-- REQUIREMENT 1 --
Name, in order, each transform that train_tfms in the PyTorch notebook below passes to transforms.Compose.
-- REQUIREMENT 2 --
Pick up the PyTorch notebook below after its last line and write the code that comes next.
===== TEXT SECTION =====
In [2]:
import torch
torch.__version__
from torchvision import datasets, transforms
from torch.utils.data import DataLoader
from pathlib import Path
import torch.nn as nn
import torchvision.models as models
import torch.optim as optim


In [3]:
#!pip install scikit-learn
#!pip install torch torchvision torchaudio --index-url https://download.pytorch.org/whl/cpu

In [4]:

class SimpleCNN(nn.Module):
    """
    Improved CNN:
    - ResNet18 backbone (fully fine-tuned)
    - 256-dim embedding for anomaly detection
    - 6-class classifier head
    """
    def __init__(self, num_classes: int = 6, embed_dim: int = 256):
        super().__init__()

        backbone = models.resnet18(weights=models.ResNet18_Weights.IMAGENET1K_V1)

        self.feature_extractor = nn.Sequential(*list(backbone.children())[:-1])
        self.embedding = nn.Sequential(
            nn.Linear(512, embed_dim),
            nn.ReLU(inplace=True),
            nn.Dropout(p=0.3),
        )

        self.classifier = nn.Linear(embed_dim, num_classes)

    def forward_features(self, x):
        """
        Return embedding vector (B, embed_dim).
        Use this for anomaly detection later.
        """
        x = self.feature_extractor(x)   
        x = torch.flatten(x, 1)       
        x = self.embedding(x)       
        return x

    def forward(self, x):
        feats = self.forward_features(x)     
        logits = self.classifier(feats)      
        return logits


In [5]:
device = torch.device("cuda" if torch.cuda.is_available() else "cpu")
print("Device:", device)

train_dir = Path("../data/split/train")
val_dir   = Path("../data/split/val")

# ---- Stronger augmentations for better generalization ----
train_tfms = transforms.Compose([
    transforms.Resize((256, 256)),
    transforms.RandomResizedCrop(224, scale=(0.7, 1.0)),
    transforms.RandomHorizontalFlip(p=0.5),
    transforms.ColorJitter(brightness=0.3, contrast=0.3, saturation=0.3),
    transforms.RandomRotation(20),
    transforms.RandomPerspective(distortion_scale=0.2, p=0.5),
    transforms.ToTensor(),
    transforms.Normalize(
        mean=[0.485, 0.456, 0.406],
        std =[0.229, 0.224, 0.225],
    ),
])
===== DATASET CONTENT =====
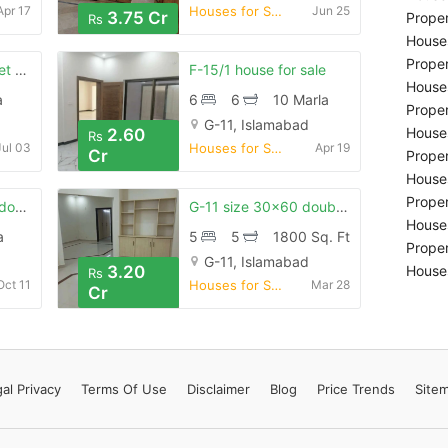
Apr 17
Houses for Sale
Jun 25
3.75 Cr
Proper
Rs
Houses
Proper
G-11, 30x60, 50-feet street
F-15/1 house for sale
Houses
a
6
6
10 Marla
Proper
G-11, Islamabad
Houses
2.60
Rs
Jul 03
Houses for Sale
Apr 19
Cr
Proper
Houses
Proper
5 marla brand new double story house is available for sale in g-11
G-11 size 30×60 double story 5 bed dd tvl double kitchen wide street
Houses
a
5
5
1800 Sq. Ft
Proper
G-11, Islamabad
3.20
Houses
Rs
Oct 11
Houses for Sale
Mar 28
Cr
al Privacy
Terms
Of Use
Disclaimer
Blog
Price Trends
Site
=====
-- ANSWER 1 --
1. transforms.Resize((256, 256))
2. transforms.RandomResizedCrop(224, scale=(0.7, 1.0))
3. transforms.RandomHorizontalFlip(p=0.5)
4. transforms.ColorJitter(brightness=0.3, contrast=0.3, saturation=0.3)
5. transforms.RandomRotation(20)
6. transforms.RandomPerspective(distortion_scale=0.2, p=0.5)
7. transforms.ToTensor()
8. transforms.Normalize(mean=[0.485, 0.456, 0.406], std=[0.229, 0.224, 0.225])

-- ANSWER 2 --
val_tfms = transforms.Compose([
    transforms.Resize((256, 256)),
    transforms.CenterCrop(224),
    transforms.ToTensor(),
    transforms.Normalize(
        mean=[0.485, 0.456, 0.406],
        std =[0.229, 0.224, 0.225],
    ),
])

train_dataset = datasets.ImageFolder(train_dir, transform=train_tfms)
val_dataset   = datasets.ImageFolder(val_dir,   transform=val_tfms)

batch_size = 32  # reduce to 16 if RAM is angry
train_loader = DataLoader(train_dataset, batch_size=batch_size, shuffle=True)
val_loader   = DataLoader(val_dataset,   batch_size=batch_size, shuffle=False)

print("Train size:", len(train_dataset))
print("Val size  :", len(val_dataset))


Device: cpu
Train size: 1767
Val size  : 377


In [6]:

# ---- Model (full fine-tuning, nothing frozen) ----
model = SimpleCNN(num_classes=6, embed_dim=256).to(device)

# All params trainable now
optimizer = optim.Adam(
    model.parameters(),
    lr=1e-4,          # lower LR because we fine-tune whole backbone
    weight_decay=1e-4
)

criterion = nn.CrossEntropyLoss()

num_epochs = 8        
best_val_acc = 0.0
best_state_dict = None

for epoch in range(1, num_epochs + 1):
    # ---- Train ----
    model.train()
    running_loss = 0.0
    correct = 0
    total = 0

    for imgs, labels in train_loader:
        imgs = imgs.to(device)
        labels = labels.to(device)

        optimizer.zero_grad()
        outputs = model(imgs)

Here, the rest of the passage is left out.